Task 1 -> According to the Shea Associates profile, in what year was Shea Associates founded?

Extracted text ->
## Begin

Behind the scenes at Rossi 1931: Shea Associates

Rossi has been fortunate to find quality, hardworking sales representatives. One such rep, actually an entire group of full time road reps, is Shea associates. Headed by Sandy Shea, this group of nine, cover all 6 New England States, as well as New York State. Founded in 1988 and celebrating 25 years in the gift and paper industry, Sandy has strived to find the highest quality, innovative and creative products to bring to her customers. She and her group have developed and nurtured wonderful relationships with many of the mid to high end paper and gift retailers in 7 states.

When you see the professionalism and commitment put forth, it’s easy to understand why Sandy has cultured wonderful and long term relationships with her manufacturers as well. That is quite an accomplishment in this business, but perhaps, in part, due to the fact that Sandy, with her Scottish Canadian roots and her rather strong Boston accent, paints a rather colorful character.

## End

Dataset entries ->
## Begin

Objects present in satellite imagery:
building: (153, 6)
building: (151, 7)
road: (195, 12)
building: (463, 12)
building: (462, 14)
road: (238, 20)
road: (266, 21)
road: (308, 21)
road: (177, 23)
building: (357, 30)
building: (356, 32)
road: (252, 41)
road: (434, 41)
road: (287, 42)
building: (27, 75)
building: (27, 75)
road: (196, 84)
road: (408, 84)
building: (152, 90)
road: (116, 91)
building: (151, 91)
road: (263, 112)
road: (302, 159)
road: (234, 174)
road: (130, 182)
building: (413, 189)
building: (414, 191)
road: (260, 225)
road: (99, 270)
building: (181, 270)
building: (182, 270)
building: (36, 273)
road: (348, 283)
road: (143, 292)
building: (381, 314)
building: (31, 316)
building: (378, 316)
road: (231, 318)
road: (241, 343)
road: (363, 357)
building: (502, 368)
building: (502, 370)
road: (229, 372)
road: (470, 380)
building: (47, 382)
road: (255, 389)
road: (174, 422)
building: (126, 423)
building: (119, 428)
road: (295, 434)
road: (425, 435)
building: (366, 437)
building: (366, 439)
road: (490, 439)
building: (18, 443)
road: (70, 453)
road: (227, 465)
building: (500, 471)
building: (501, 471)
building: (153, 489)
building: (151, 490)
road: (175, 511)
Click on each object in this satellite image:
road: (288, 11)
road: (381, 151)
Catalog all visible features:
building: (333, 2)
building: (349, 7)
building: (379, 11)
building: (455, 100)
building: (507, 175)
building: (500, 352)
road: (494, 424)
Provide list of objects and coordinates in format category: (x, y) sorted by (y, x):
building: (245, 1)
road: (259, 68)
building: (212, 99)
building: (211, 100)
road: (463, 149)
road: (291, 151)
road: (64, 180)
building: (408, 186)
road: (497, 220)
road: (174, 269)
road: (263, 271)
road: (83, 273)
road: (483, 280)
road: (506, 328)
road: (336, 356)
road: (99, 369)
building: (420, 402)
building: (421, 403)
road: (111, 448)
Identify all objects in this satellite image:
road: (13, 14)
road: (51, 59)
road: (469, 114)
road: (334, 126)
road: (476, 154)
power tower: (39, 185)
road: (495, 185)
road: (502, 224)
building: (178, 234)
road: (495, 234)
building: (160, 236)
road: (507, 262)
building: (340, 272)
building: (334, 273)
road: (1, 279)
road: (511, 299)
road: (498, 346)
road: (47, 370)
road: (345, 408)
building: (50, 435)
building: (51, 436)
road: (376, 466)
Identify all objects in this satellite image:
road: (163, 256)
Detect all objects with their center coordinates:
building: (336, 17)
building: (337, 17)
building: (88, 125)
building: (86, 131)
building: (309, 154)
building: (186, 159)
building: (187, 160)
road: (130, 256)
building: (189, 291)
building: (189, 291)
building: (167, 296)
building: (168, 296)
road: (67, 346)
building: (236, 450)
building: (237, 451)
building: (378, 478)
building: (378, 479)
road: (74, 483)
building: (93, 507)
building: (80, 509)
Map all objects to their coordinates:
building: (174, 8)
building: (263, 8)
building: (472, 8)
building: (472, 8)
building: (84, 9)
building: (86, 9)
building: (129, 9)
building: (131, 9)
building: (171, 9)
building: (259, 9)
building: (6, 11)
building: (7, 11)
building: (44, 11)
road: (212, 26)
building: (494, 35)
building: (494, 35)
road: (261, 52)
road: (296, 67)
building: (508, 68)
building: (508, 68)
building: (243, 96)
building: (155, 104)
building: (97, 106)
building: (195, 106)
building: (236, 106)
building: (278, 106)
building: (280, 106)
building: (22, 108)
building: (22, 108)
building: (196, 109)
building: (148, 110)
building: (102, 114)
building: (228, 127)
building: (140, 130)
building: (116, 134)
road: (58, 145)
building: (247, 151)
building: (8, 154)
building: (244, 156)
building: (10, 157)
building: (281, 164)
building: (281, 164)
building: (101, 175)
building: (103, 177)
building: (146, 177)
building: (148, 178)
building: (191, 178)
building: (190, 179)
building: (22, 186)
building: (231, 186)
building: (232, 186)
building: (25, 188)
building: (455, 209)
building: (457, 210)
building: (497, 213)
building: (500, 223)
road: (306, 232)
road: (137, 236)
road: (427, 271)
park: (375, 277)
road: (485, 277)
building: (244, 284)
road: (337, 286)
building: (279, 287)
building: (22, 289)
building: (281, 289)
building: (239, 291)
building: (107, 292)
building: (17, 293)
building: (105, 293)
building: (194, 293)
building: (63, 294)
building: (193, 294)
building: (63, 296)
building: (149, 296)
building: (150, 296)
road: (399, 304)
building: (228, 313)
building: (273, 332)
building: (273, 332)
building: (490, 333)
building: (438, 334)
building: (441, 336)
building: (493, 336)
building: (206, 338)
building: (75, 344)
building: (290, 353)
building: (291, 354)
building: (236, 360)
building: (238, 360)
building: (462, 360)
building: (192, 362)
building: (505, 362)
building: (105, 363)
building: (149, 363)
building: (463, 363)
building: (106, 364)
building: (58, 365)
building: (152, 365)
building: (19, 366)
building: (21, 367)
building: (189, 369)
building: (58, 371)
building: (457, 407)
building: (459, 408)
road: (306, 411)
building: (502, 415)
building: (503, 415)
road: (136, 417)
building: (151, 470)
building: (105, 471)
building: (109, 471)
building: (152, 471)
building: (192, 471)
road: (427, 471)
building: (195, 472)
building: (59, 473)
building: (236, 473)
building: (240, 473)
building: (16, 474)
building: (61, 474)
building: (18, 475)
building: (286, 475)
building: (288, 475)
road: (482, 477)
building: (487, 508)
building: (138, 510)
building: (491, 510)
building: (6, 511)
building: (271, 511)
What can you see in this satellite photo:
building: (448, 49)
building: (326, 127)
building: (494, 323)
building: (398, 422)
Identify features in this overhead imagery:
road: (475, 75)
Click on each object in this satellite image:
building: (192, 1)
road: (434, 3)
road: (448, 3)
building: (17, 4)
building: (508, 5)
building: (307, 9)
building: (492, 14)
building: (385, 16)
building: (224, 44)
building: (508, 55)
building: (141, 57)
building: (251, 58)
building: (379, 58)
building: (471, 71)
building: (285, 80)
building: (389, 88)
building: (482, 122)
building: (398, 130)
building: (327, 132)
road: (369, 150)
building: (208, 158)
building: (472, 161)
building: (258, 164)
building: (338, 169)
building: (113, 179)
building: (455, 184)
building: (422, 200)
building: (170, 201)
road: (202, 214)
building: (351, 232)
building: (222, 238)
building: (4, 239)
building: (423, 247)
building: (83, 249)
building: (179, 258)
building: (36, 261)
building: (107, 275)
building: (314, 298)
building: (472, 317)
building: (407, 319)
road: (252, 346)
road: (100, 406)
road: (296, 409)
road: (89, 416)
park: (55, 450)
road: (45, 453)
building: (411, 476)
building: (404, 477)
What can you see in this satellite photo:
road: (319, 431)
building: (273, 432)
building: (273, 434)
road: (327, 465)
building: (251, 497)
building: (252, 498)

## End

Task 2 -> Please write out everything in the rows from the very start down to the line that contains "building: (181, 270)", with both of those ends included.

Complete answer 1 -> 1988

Complete answer 2 ->
Objects present in satellite imagery:
building: (153, 6)
building: (151, 7)
road: (195, 12)
building: (463, 12)
building: (462, 14)
road: (238, 20)
road: (266, 21)
road: (308, 21)
road: (177, 23)
building: (357, 30)
building: (356, 32)
road: (252, 41)
road: (434, 41)
road: (287, 42)
building: (27, 75)
building: (27, 75)
road: (196, 84)
road: (408, 84)
building: (152, 90)
road: (116, 91)
building: (151, 91)
road: (263, 112)
road: (302, 159)
road: (234, 174)
road: (130, 182)
building: (413, 189)
building: (414, 191)
road: (260, 225)
road: (99, 270)
building: (181, 270)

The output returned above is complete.